Police believe Hernandez, a cook who had been living in a local motel, targeted the Naperville couple because a sign in front of their house advertised a home-based clock and watch repair shop on the 200 block of North West Street.
The couple awoke about 2:45 a.m. Dec. 7, 1998, when a man claiming to be a police officer entered their home and warned them to stay upstairs because they were being burglarized. The husband, then 71, did not believe the intruder and ran for help. The man caught up with him in the kitchen and began beating him with metal-cutting shears.
His wife, who interrupted the attack, screamed, "Stop! Don't kill my husband," and the intruder struck the woman, then 69, on the head.
He dragged them into their workshop and demanded they open a safe. The attacker hit both victims again before making off with $2,000, the husband's wedding ring and more than 20 watches.

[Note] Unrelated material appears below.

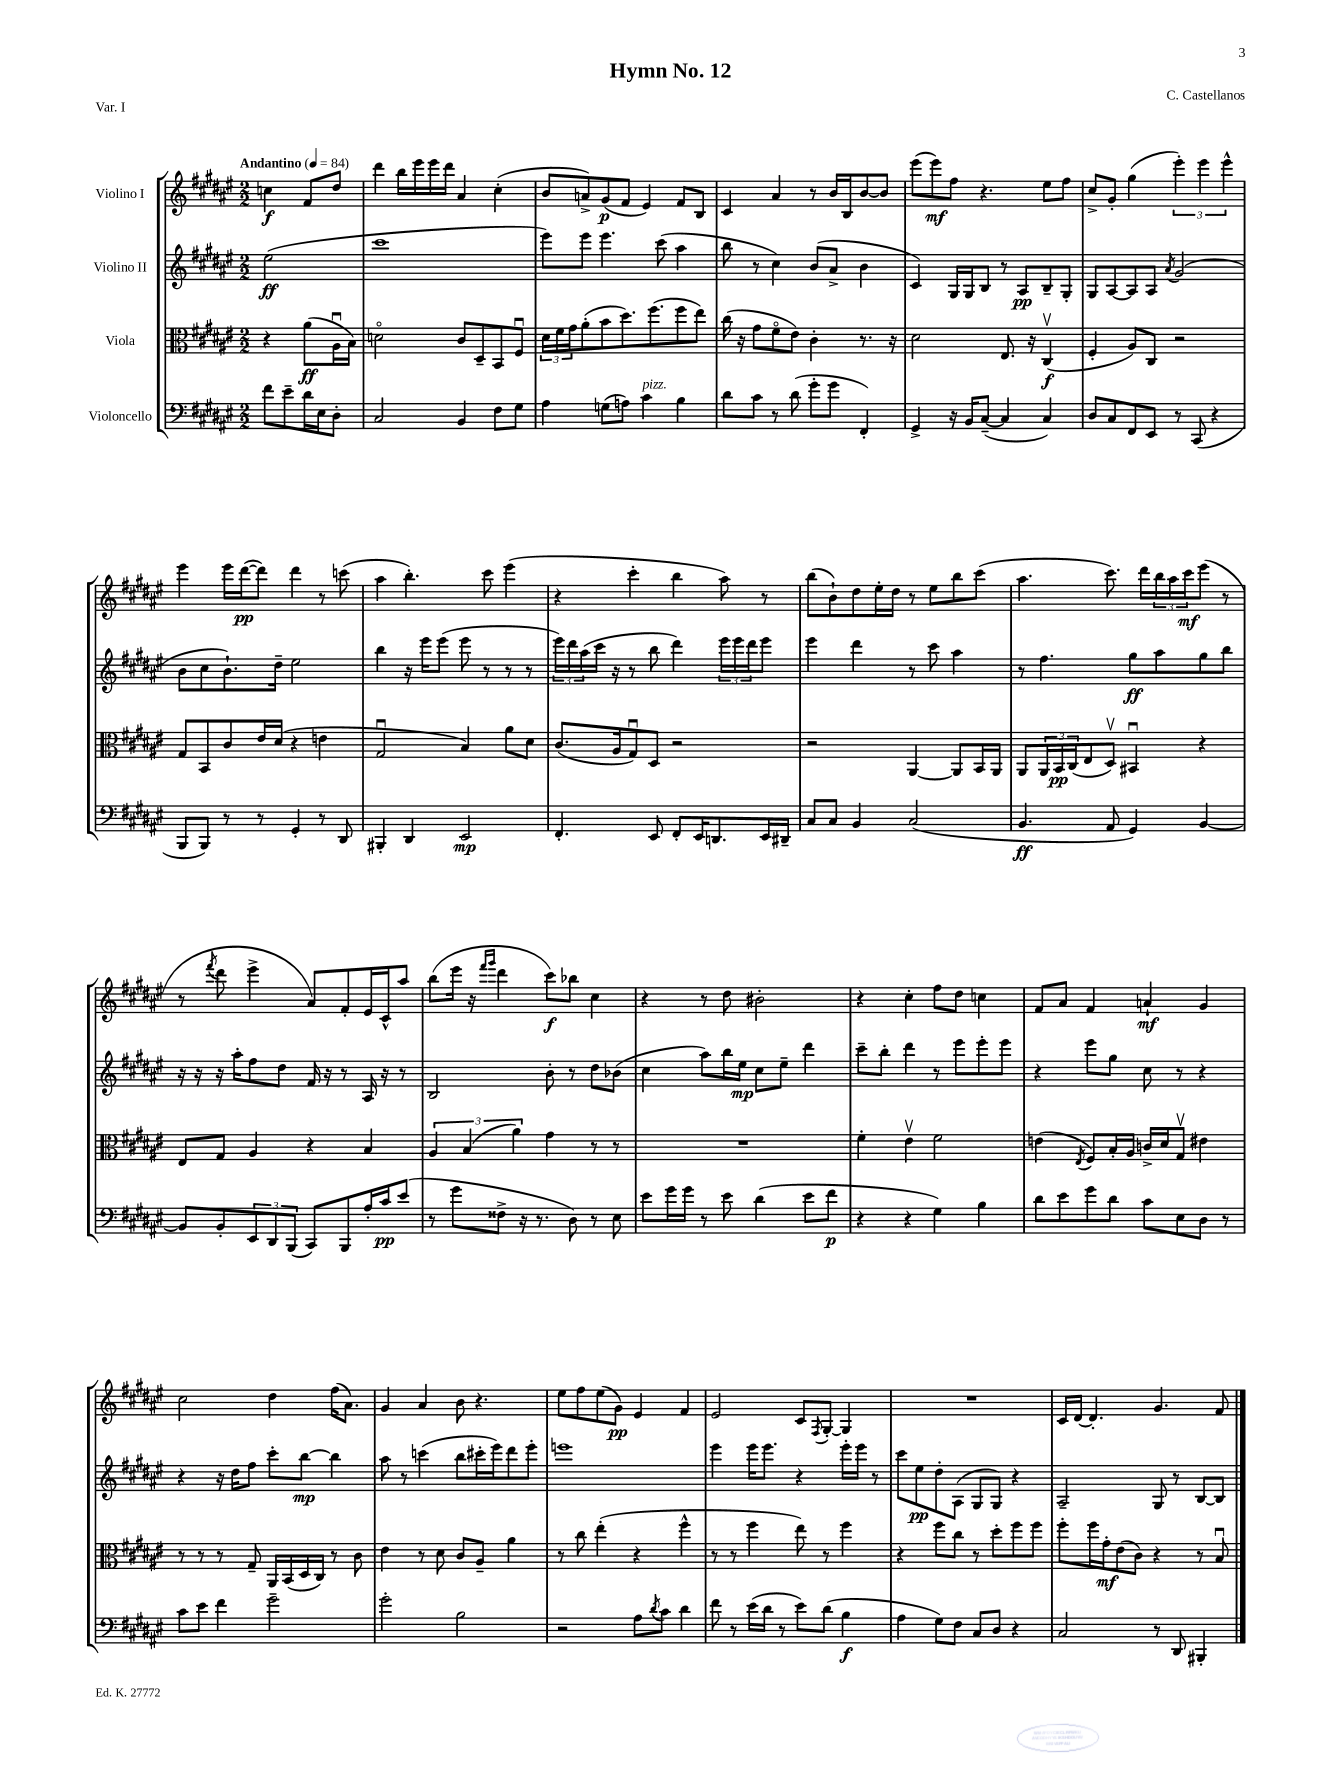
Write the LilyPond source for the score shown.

"We survived 18 minutes of terror," the wife said at the 2002 sentencing hearing. "We will forever be tormented because of what that guy did to us."
Police linked Hernandez to the home invasion after matching physical evidence from the crime scene and a photo identification of Hernandez by the victims.
Detectives found Hernandez's fingerprint on a window and both victims' blood on his black leather jacket. In addition, police found some of the stolen watches on Hernandez during his Dec. 26, 1998, arrest in Chicago.
Anderson called the crime a tragedy for both sides.
The victims will be tormented forever, he said, and Hernandez threw away his life. The judge said Hernandez is intelligent and articulate. He must serve 85 percent of the term, meaning he has 68 years left. He isn't eligible for parole until the age 103.
"I take no pleasure in imposing this sentence," Anderson said. "I find it's necessary to protect the public and deter others."